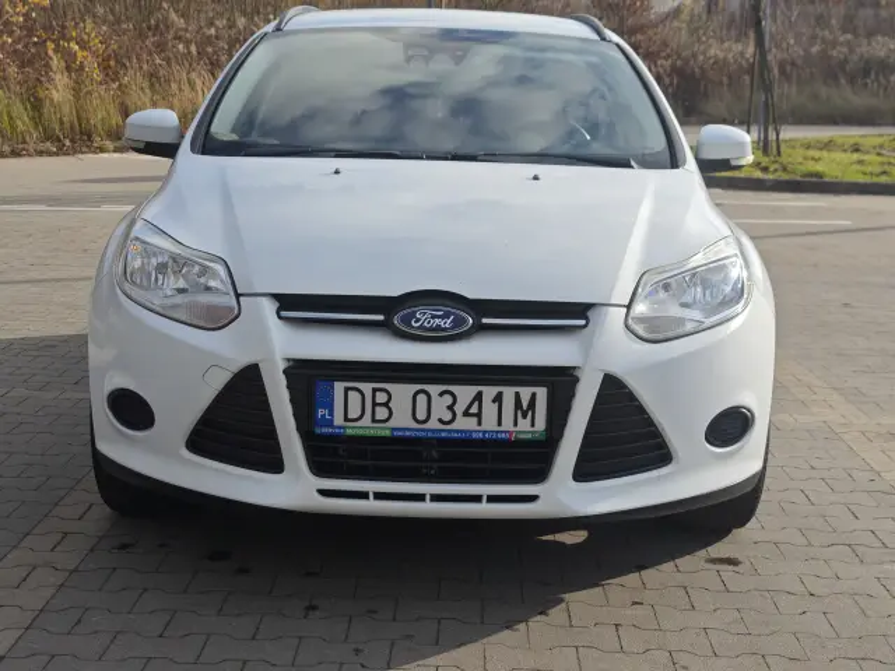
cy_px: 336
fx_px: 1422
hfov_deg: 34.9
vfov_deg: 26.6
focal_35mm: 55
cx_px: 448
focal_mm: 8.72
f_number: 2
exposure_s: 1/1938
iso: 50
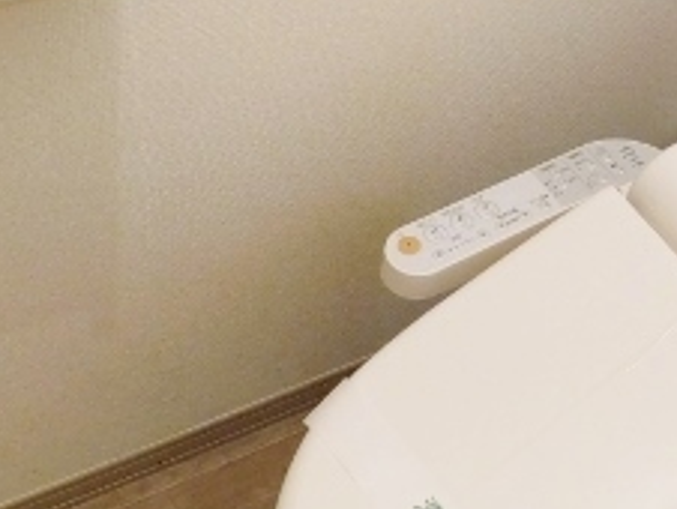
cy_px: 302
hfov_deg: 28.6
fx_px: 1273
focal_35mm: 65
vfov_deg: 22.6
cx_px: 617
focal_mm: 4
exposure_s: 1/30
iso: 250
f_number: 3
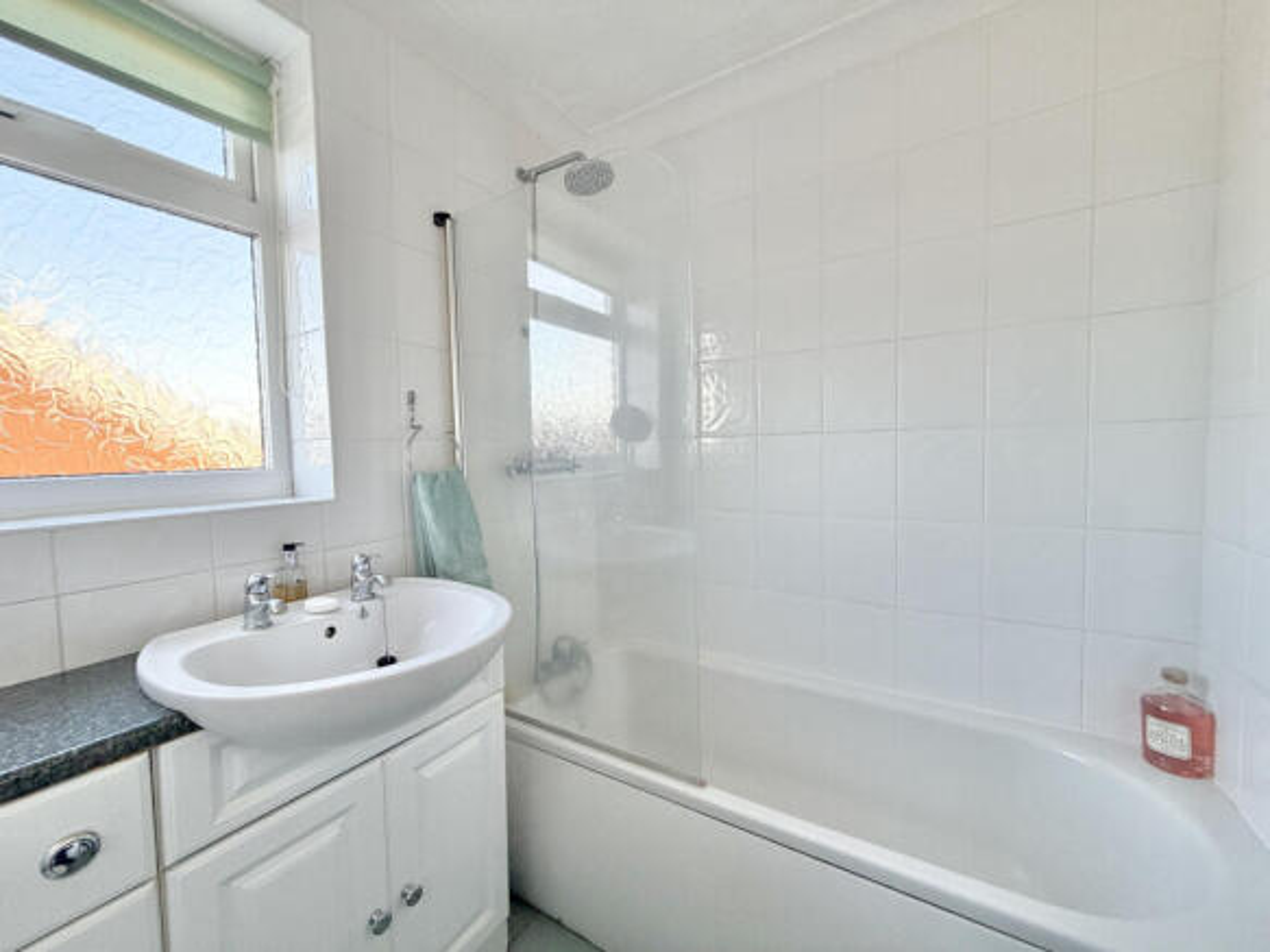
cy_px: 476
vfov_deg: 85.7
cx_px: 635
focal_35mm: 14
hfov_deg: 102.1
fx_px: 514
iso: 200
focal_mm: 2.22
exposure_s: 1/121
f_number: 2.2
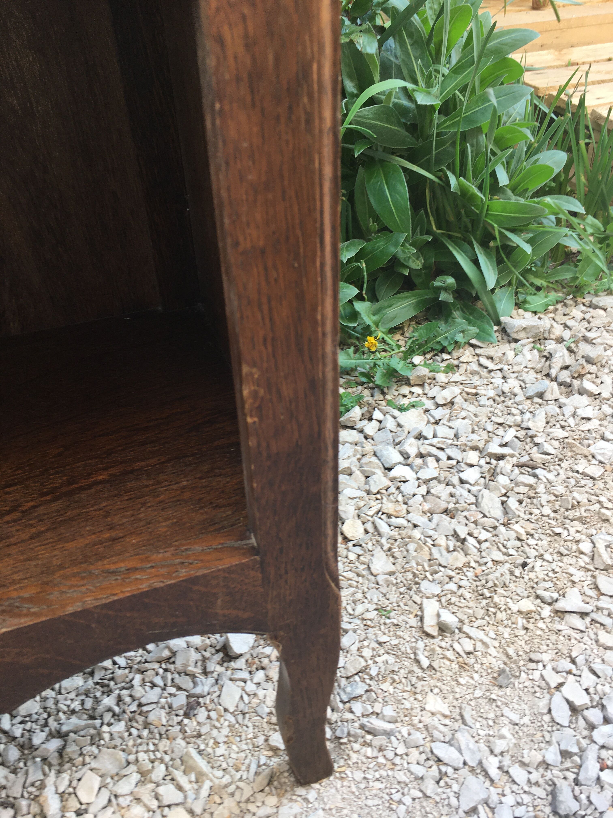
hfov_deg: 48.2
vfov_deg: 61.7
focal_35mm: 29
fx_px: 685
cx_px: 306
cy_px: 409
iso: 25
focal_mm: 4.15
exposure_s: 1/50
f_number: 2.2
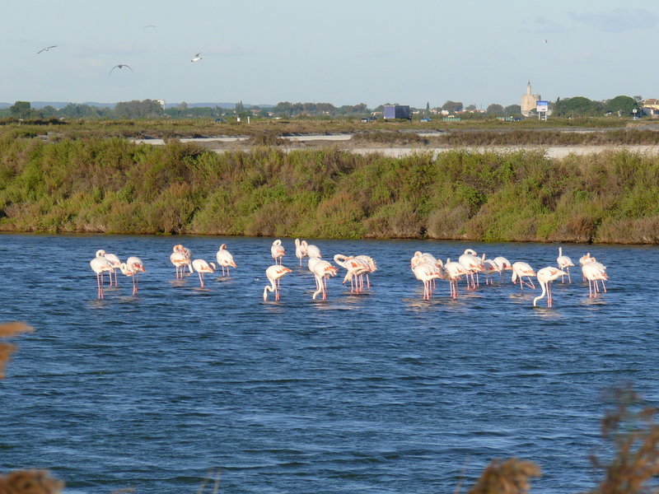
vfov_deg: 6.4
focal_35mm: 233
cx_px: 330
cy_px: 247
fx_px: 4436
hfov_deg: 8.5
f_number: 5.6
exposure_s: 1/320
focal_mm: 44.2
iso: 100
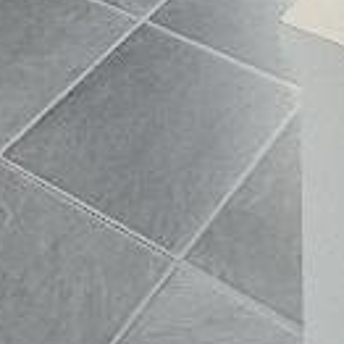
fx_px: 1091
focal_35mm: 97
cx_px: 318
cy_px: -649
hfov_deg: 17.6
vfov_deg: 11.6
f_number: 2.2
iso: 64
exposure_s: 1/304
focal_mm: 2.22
=-=-=
Exercise details:
Write out each entry exactly, images excluded.

Exercise answer:
cy_px: 336
fx_px: 1422
hfov_deg: 34.9
vfov_deg: 26.6
focal_35mm: 55
cx_px: 448
focal_mm: 8.72
f_number: 2
exposure_s: 1/1938
iso: 50
cy_px: 302
hfov_deg: 28.6
fx_px: 1273
focal_35mm: 65
vfov_deg: 22.6
cx_px: 617
focal_mm: 4
exposure_s: 1/30
iso: 250
f_number: 3
cy_px: 476
vfov_deg: 85.7
cx_px: 635
focal_35mm: 14
hfov_deg: 102.1
fx_px: 514
iso: 200
focal_mm: 2.22
exposure_s: 1/121
f_number: 2.2
hfov_deg: 48.2
vfov_deg: 61.7
focal_35mm: 29
fx_px: 685
cx_px: 306
cy_px: 409
iso: 25
focal_mm: 4.15
exposure_s: 1/50
f_number: 2.2
vfov_deg: 6.4
focal_35mm: 233
cx_px: 330
cy_px: 247
fx_px: 4436
hfov_deg: 8.5
f_number: 5.6
exposure_s: 1/320
focal_mm: 44.2
iso: 100
fx_px: 1091
focal_35mm: 97
cx_px: 318
cy_px: -649
hfov_deg: 17.6
vfov_deg: 11.6
f_number: 2.2
iso: 64
exposure_s: 1/304
focal_mm: 2.22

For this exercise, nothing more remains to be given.